§ OBJECTIVE A
Set down, word for word, the part of the thermostat thread between "## Willspyrou (Nov" and "Thanks in advance!", inclusive.
─── GIVEN PASSAGE
# Eco tech tc200 thermostat problem HELP



## Willspyrou (Nov 4, 2014)

So my Eco tech tc200 thermostat seems to be busted
for som reason the temperature changed itself to 50c 
so I went to change it back to what it should be and as I press lower and lower it gets to 49.1 once I get to 49 in then changes back to 50?
is the thermostat completely busted or is there a way that I can fix it? Thanks in advance!


----------



## Beans (Nov 5, 2014)

Nah probs might wanna ditch it. Don't use a faulty thermo under any circumstances.


----------



## MrVic (Nov 7, 2014)

Buy a Habistat thermostat. Digital dimming will cost you $160 from the Herp Shop. Reportedly one of the better thermostats around.


----------



## MrVic (Feb 26, 2015)

My EcoTech thermostat is dead. The lighting side works but the heater side is no more. 
Less than a year old. 
Going to try for a refund and then replace it with the Habistat. 
My other Habistat is going great guns.


----------



## jjryan (Feb 27, 2015)

I have had about 20 Ecotech all stop working around six months old. The lighting side works but the heater side will not work and i had 2 catch fire. I dont use them anymore got a refund on all of them


----------



## MrVic (Mar 13, 2015)

No refund, just a new EcoTech with an additional 12 months warranty


----------



## Bart70 (Mar 13, 2015)

Eco-tech = Firestarter.
──────
─── LISTED RECORDS
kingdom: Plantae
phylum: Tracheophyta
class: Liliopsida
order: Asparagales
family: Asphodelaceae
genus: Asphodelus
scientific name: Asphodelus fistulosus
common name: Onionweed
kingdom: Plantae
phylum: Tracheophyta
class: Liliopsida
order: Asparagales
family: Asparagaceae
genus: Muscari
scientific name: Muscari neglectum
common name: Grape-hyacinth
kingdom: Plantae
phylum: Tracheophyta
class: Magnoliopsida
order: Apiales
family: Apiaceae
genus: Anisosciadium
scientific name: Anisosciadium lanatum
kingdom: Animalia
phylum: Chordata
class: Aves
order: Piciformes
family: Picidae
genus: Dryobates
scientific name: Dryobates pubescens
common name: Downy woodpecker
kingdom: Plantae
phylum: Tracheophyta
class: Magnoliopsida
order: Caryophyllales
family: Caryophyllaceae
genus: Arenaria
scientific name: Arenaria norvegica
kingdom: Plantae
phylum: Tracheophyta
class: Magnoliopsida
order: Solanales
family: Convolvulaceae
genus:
──────
§ OBJECTIVE B
From the listing, extract the lines between the line holding "scientific name: Dryobates pubescens" and the end of the listing, inclusive, reproducing each one unchanged.

§ WRITTEN RESPONSE A
## Willspyrou (Nov 4, 2014)

So my Eco tech tc200 thermostat seems to be busted
for som reason the temperature changed itself to 50c 
so I went to change it back to what it should be and as I press lower and lower it gets to 49.1 once I get to 49 in then changes back to 50?
is the thermostat completely busted or is there a way that I can fix it? Thanks in advance!

§ WRITTEN RESPONSE B
scientific name: Dryobates pubescens
common name: Downy woodpecker
kingdom: Plantae
phylum: Tracheophyta
class: Magnoliopsida
order: Caryophyllales
family: Caryophyllaceae
genus: Arenaria
scientific name: Arenaria norvegica
kingdom: Plantae
phylum: Tracheophyta
class: Magnoliopsida
order: Solanales
family: Convolvulaceae
genus:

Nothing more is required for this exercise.